--- MATERIAL FOR THIS TASK ---

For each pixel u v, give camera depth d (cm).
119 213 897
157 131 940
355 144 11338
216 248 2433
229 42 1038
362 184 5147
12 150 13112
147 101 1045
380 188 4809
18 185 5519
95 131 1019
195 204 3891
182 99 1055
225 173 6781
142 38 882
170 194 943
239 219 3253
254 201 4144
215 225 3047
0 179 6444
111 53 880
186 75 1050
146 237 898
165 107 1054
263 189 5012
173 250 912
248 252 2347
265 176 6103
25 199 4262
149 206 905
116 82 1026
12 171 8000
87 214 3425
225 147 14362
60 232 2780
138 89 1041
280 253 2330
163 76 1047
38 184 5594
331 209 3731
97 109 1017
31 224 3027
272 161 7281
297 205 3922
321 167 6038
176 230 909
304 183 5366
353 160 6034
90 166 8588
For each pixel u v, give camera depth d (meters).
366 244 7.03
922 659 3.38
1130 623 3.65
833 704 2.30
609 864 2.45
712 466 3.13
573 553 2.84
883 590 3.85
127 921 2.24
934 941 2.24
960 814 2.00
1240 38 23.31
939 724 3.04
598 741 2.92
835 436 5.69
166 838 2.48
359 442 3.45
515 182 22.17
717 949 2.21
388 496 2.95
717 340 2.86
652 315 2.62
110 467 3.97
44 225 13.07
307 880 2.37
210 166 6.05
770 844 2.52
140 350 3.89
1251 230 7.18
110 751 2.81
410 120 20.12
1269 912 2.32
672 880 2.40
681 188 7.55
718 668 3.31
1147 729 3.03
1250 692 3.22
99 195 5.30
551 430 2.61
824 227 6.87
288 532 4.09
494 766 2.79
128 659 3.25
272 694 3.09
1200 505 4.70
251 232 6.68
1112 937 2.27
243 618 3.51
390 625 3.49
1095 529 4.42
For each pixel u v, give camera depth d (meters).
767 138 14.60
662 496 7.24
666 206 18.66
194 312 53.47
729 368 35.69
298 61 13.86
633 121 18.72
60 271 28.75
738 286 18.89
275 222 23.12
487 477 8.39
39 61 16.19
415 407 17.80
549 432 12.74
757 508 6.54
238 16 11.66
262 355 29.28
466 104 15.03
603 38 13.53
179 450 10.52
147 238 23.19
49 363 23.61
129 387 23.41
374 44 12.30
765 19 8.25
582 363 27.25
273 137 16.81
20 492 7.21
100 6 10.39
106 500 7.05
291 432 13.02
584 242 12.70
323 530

---

_WHAT IS EXPECTED:_ Copy all of the data above, character for character.

_SOLUTION FOR THIS EXERCISE:_
For each pixel u v, give camera depth d (cm).
119 213 897
157 131 940
355 144 11338
216 248 2433
229 42 1038
362 184 5147
12 150 13112
147 101 1045
380 188 4809
18 185 5519
95 131 1019
195 204 3891
182 99 1055
225 173 6781
142 38 882
170 194 943
239 219 3253
254 201 4144
215 225 3047
0 179 6444
111 53 880
186 75 1050
146 237 898
165 107 1054
263 189 5012
173 250 912
248 252 2347
265 176 6103
25 199 4262
149 206 905
116 82 1026
12 171 8000
87 214 3425
225 147 14362
60 232 2780
138 89 1041
280 253 2330
163 76 1047
38 184 5594
331 209 3731
97 109 1017
31 224 3027
272 161 7281
297 205 3922
321 167 6038
176 230 909
304 183 5366
353 160 6034
90 166 8588
For each pixel u v, give camera depth d (meters).
366 244 7.03
922 659 3.38
1130 623 3.65
833 704 2.30
609 864 2.45
712 466 3.13
573 553 2.84
883 590 3.85
127 921 2.24
934 941 2.24
960 814 2.00
1240 38 23.31
939 724 3.04
598 741 2.92
835 436 5.69
166 838 2.48
359 442 3.45
515 182 22.17
717 949 2.21
388 496 2.95
717 340 2.86
652 315 2.62
110 467 3.97
44 225 13.07
307 880 2.37
210 166 6.05
770 844 2.52
140 350 3.89
1251 230 7.18
110 751 2.81
410 120 20.12
1269 912 2.32
672 880 2.40
681 188 7.55
718 668 3.31
1147 729 3.03
1250 692 3.22
99 195 5.30
551 430 2.61
824 227 6.87
288 532 4.09
494 766 2.79
128 659 3.25
272 694 3.09
1200 505 4.70
251 232 6.68
1112 937 2.27
243 618 3.51
390 625 3.49
1095 529 4.42
For each pixel u v, give camera depth d (meters).
767 138 14.60
662 496 7.24
666 206 18.66
194 312 53.47
729 368 35.69
298 61 13.86
633 121 18.72
60 271 28.75
738 286 18.89
275 222 23.12
487 477 8.39
39 61 16.19
415 407 17.80
549 432 12.74
757 508 6.54
238 16 11.66
262 355 29.28
466 104 15.03
603 38 13.53
179 450 10.52
147 238 23.19
49 363 23.61
129 387 23.41
374 44 12.30
765 19 8.25
582 363 27.25
273 137 16.81
20 492 7.21
100 6 10.39
106 500 7.05
291 432 13.02
584 242 12.70
323 530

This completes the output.